How to complete this task -
Go through the material and pull out every line with the string "down" in it.

Dataset excerpts -
────
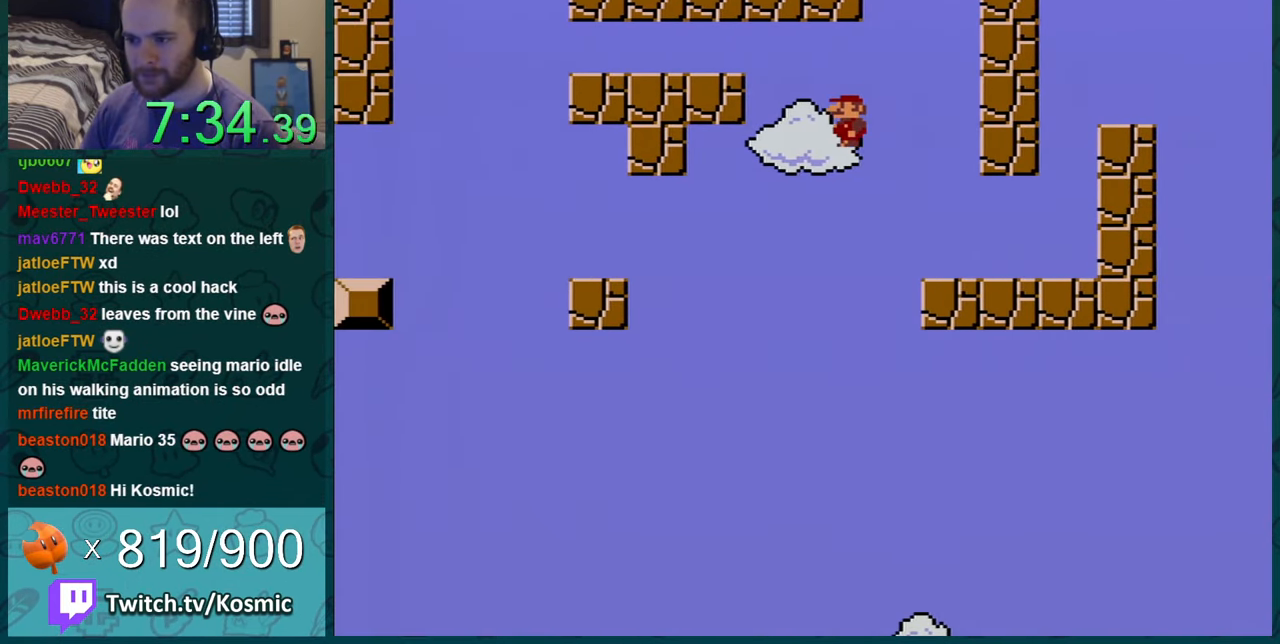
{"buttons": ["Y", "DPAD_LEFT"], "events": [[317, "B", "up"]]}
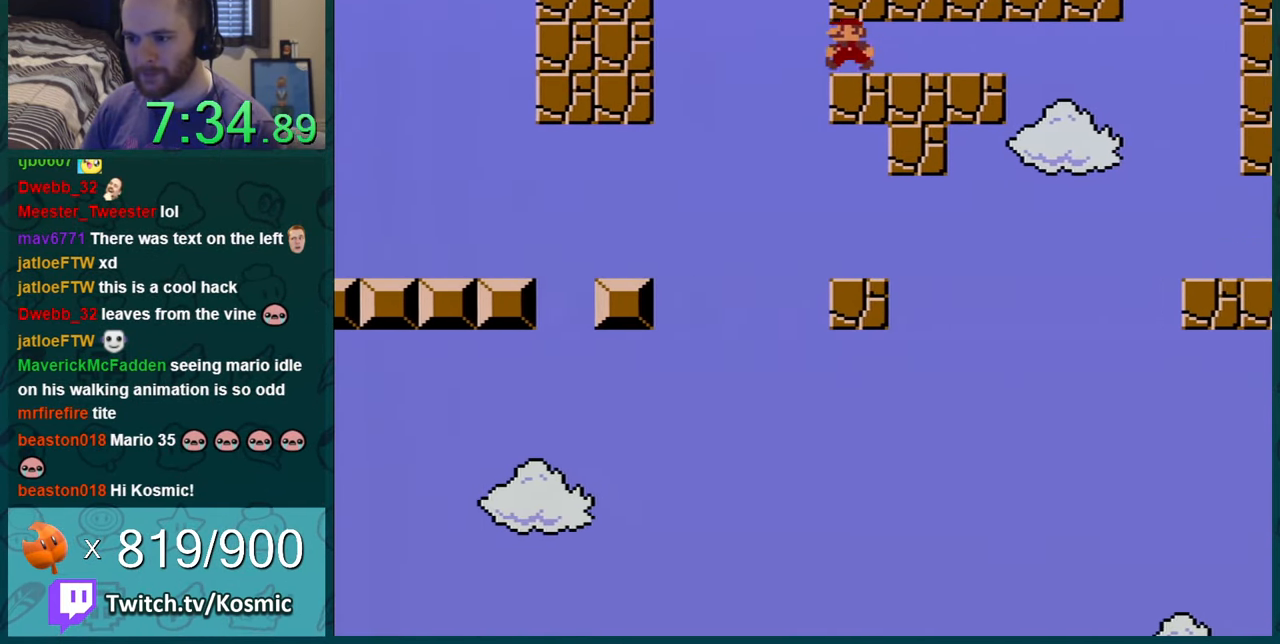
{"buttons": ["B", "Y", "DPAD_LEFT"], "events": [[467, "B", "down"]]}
────
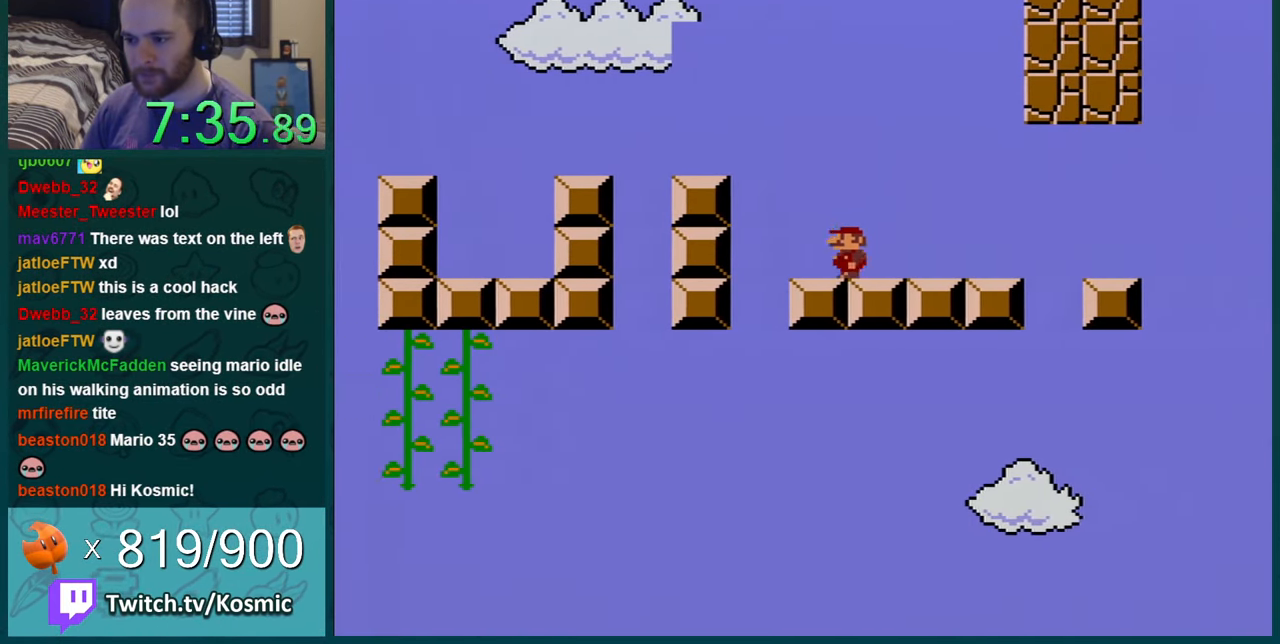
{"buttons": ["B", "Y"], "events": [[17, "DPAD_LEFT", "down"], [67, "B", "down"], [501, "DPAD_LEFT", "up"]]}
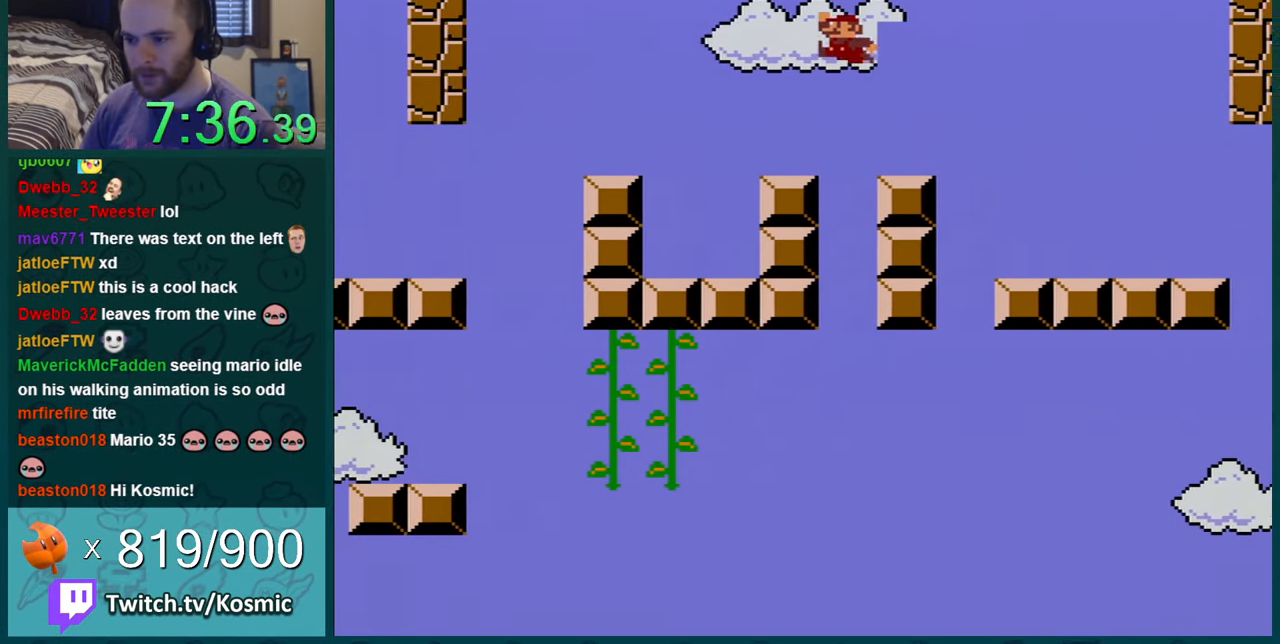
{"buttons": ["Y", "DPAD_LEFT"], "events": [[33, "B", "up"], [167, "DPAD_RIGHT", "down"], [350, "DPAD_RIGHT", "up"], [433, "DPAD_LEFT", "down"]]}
────
Task result -
{"buttons": ["B", "Y", "DPAD_LEFT"], "events": [[467, "B", "down"]]}
{"buttons": ["B", "Y"], "events": [[17, "DPAD_LEFT", "down"], [67, "B", "down"], [501, "DPAD_LEFT", "up"]]}
{"buttons": ["Y", "DPAD_LEFT"], "events": [[33, "B", "up"], [167, "DPAD_RIGHT", "down"], [350, "DPAD_RIGHT", "up"], [433, "DPAD_LEFT", "down"]]}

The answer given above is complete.